:: Provided data ::
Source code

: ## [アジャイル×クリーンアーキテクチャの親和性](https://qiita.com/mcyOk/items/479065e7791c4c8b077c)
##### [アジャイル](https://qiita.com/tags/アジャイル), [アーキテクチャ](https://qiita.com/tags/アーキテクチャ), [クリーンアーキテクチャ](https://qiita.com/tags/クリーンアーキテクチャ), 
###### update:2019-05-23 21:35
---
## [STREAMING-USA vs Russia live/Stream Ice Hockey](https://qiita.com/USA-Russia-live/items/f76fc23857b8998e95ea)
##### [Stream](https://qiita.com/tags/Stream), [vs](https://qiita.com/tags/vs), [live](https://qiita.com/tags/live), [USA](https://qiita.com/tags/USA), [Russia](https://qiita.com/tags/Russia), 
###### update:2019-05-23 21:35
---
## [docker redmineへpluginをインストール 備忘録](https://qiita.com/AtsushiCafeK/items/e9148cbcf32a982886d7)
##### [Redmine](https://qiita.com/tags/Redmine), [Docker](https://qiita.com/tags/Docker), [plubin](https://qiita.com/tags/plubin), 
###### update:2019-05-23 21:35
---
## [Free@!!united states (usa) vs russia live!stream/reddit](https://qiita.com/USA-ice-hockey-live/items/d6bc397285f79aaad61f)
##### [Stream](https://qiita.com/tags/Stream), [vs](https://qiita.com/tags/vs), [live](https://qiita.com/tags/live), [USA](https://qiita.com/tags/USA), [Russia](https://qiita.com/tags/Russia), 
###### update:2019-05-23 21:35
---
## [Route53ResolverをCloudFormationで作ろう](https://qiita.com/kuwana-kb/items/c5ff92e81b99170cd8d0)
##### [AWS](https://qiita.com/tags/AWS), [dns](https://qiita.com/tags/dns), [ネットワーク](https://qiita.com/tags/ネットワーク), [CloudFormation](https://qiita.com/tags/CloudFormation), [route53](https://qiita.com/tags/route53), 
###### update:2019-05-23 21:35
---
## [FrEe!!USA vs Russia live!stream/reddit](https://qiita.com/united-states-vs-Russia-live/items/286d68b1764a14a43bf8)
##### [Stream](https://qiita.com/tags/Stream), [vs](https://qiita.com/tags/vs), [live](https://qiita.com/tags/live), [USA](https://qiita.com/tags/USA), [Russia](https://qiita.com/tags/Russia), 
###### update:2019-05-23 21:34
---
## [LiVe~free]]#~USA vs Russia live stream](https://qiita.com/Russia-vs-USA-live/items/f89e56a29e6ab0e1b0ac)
:::
Exercise brief = Look over the material above and show each line where "reddit" appears.

Solution =
## [Free@!!united states (usa) vs russia live!stream/reddit](https://qiita.com/USA-ice-hockey-live/items/d6bc397285f79aaad61f)
## [FrEe!!USA vs Russia live!stream/reddit](https://qiita.com/united-states-vs-Russia-live/items/286d68b1764a14a43bf8)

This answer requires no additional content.